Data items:
=====
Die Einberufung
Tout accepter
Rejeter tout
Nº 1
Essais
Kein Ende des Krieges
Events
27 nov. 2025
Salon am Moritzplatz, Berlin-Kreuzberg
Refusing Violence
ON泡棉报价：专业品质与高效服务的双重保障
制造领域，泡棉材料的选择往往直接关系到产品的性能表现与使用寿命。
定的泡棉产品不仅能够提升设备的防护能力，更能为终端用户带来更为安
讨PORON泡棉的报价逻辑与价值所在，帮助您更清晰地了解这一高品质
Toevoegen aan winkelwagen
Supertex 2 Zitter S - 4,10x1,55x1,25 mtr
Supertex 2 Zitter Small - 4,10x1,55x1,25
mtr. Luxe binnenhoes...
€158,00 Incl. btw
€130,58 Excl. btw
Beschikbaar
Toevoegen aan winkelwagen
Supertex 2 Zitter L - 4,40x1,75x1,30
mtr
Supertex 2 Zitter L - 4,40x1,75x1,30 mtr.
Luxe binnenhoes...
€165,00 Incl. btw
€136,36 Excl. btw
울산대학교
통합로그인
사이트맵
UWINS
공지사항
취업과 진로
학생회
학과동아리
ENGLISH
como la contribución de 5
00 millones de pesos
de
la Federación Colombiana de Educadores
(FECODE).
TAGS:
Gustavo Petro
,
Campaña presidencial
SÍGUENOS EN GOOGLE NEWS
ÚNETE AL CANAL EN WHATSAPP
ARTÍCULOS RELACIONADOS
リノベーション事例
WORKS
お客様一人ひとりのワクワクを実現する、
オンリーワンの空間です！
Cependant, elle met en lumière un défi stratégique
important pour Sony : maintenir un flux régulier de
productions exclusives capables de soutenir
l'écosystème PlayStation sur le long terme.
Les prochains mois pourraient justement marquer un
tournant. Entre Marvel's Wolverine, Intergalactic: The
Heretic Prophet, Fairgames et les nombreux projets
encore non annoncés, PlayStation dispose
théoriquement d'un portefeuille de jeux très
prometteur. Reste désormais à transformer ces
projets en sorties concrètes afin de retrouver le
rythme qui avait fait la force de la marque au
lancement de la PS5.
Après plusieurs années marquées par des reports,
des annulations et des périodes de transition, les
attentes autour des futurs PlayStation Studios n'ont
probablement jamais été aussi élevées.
=====
Job »
Return the full data above, line for line.

Answer section »
Die Einberufung
Tout accepter
Rejeter tout
Nº 1
Essais
Kein Ende des Krieges
Events
27 nov. 2025
Salon am Moritzplatz, Berlin-Kreuzberg
Refusing Violence
ON泡棉报价：专业品质与高效服务的双重保障
制造领域，泡棉材料的选择往往直接关系到产品的性能表现与使用寿命。
定的泡棉产品不仅能够提升设备的防护能力，更能为终端用户带来更为安
讨PORON泡棉的报价逻辑与价值所在，帮助您更清晰地了解这一高品质
Toevoegen aan winkelwagen
Supertex 2 Zitter S - 4,10x1,55x1,25 mtr
Supertex 2 Zitter Small - 4,10x1,55x1,25
mtr. Luxe binnenhoes...
€158,00 Incl. btw
€130,58 Excl. btw
Beschikbaar
Toevoegen aan winkelwagen
Supertex 2 Zitter L - 4,40x1,75x1,30
mtr
Supertex 2 Zitter L - 4,40x1,75x1,30 mtr.
Luxe binnenhoes...
€165,00 Incl. btw
€136,36 Excl. btw
울산대학교
통합로그인
사이트맵
UWINS
공지사항
취업과 진로
학생회
학과동아리
ENGLISH
como la contribución de 5
00 millones de pesos
de
la Federación Colombiana de Educadores
(FECODE).
TAGS:
Gustavo Petro
,
Campaña presidencial
SÍGUENOS EN GOOGLE NEWS
ÚNETE AL CANAL EN WHATSAPP
ARTÍCULOS RELACIONADOS
リノベーション事例
WORKS
お客様一人ひとりのワクワクを実現する、
オンリーワンの空間です！
Cependant, elle met en lumière un défi stratégique
important pour Sony : maintenir un flux régulier de
productions exclusives capables de soutenir
l'écosystème PlayStation sur le long terme.
Les prochains mois pourraient justement marquer un
tournant. Entre Marvel's Wolverine, Intergalactic: The
Heretic Prophet, Fairgames et les nombreux projets
encore non annoncés, PlayStation dispose
théoriquement d'un portefeuille de jeux très
prometteur. Reste désormais à transformer ces
projets en sorties concrètes afin de retrouver le
rythme qui avait fait la force de la marque au
lancement de la PS5.
Après plusieurs années marquées par des reports,
des annulations et des périodes de transition, les
attentes autour des futurs PlayStation Studios n'ont
probablement jamais été aussi élevées.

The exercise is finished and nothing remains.